基於信息增益的策略優化:一種適用於多輪大型語言模型代理的簡潔高效方法
Information Gain-based Policy Optimization: A Simple and Effective Approach for Multi-Turn LLM Agents
October 16, 2025
作者: Guoqing Wang, Sunhao Dai, Guangze Ye, Zeyu Gan, Wei Yao, Yong Deng, Xiaofeng Wu, Zhenzhe Ying
cs.AI
摘要
基於大型語言模型(LLM)的智能體越來越多地通過強化學習(RL)進行訓練,以增強其利用工具與外部環境交互的能力,特別是在需要多輪推理和知識獲取的搜索型場景中。然而,現有方法通常依賴於僅在最終答案處提供的基於結果的獎勵。這種獎勵稀疏性在多輪場景中尤為突出,其中長軌跡加劇了兩個關鍵問題:(i)優勢崩潰,即所有軌跡獲得相同的獎勵,無法提供有用的學習信號;(ii)缺乏細粒度的信用分配,即輪次之間的依賴關係被模糊,特別是在長時程任務中。本文提出了一種基於信息增益的策略優化(IGPO),這是一種簡單而有效的RL框架,為多輪智能體訓練提供了密集且內在的監督。IGPO將每一輪交互建模為逐步獲取關於真實情況信息的過程,並將輪次級獎勵定義為策略生成正確答案概率的邊際增長。與依賴於外部獎勵模型或昂貴的蒙特卡羅估計的先前過程級獎勵方法不同,IGPO直接從模型自身的信念更新中推導出內在獎勵。這些內在的輪次級獎勵與結果級監督相結合,形成密集的獎勵軌跡。在域內和域外基準上的大量實驗表明,IGPO在多輪場景中始終優於強基線,實現了更高的準確性和改進的樣本效率。
English
Large language model (LLM)-based agents are increasingly trained with
reinforcement learning (RL) to enhance their ability to interact with external
environments through tool use, particularly in search-based settings that
require multi-turn reasoning and knowledge acquisition.
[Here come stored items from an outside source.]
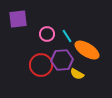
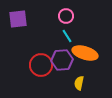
pink circle: moved 19 px right, 18 px up
orange ellipse: moved 2 px left, 3 px down; rotated 15 degrees counterclockwise
yellow semicircle: moved 2 px right, 9 px down; rotated 72 degrees clockwise
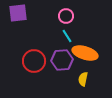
purple square: moved 6 px up
red circle: moved 7 px left, 4 px up
yellow semicircle: moved 4 px right, 4 px up
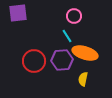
pink circle: moved 8 px right
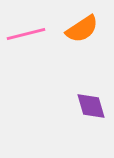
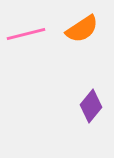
purple diamond: rotated 56 degrees clockwise
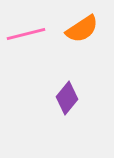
purple diamond: moved 24 px left, 8 px up
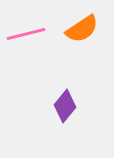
purple diamond: moved 2 px left, 8 px down
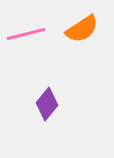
purple diamond: moved 18 px left, 2 px up
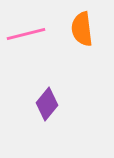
orange semicircle: rotated 116 degrees clockwise
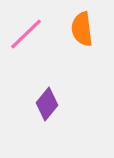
pink line: rotated 30 degrees counterclockwise
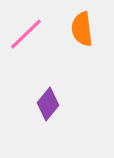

However, existing
approaches typically rely on outcome-based rewards that are only provided at
the final answer. This reward sparsity becomes particularly problematic in
multi-turn settings, where long trajectories exacerbate two critical issues:
(i) advantage collapse, where all rollouts receive identical rewards and
provide no useful learning signals, and (ii) lack of fine-grained credit
assignment, where dependencies between turns are obscured, especially in
long-horizon tasks. In this paper, we propose Information Gain-based Policy
Optimization (IGPO), a simple yet effective RL framework that provides dense
and intrinsic supervision for multi-turn agent training. IGPO models each
interaction turn as an incremental process of acquiring information about the
ground truth, and defines turn-level rewards as the marginal increase in the
policy's probability of producing the correct answer. Unlike prior
process-level reward approaches that depend on external reward models or costly
Monte Carlo estimation, IGPO derives intrinsic rewards directly from the
model's own belief updates. These intrinsic turn-level rewards are combined
with outcome-level supervision to form dense reward trajectories. Extensive
experiments on both in-domain and out-of-domain benchmarks demonstrate that
IGPO consistently outperforms strong baselines in multi-turn scenarios,
achieving higher accuracy and improved sample efficiency.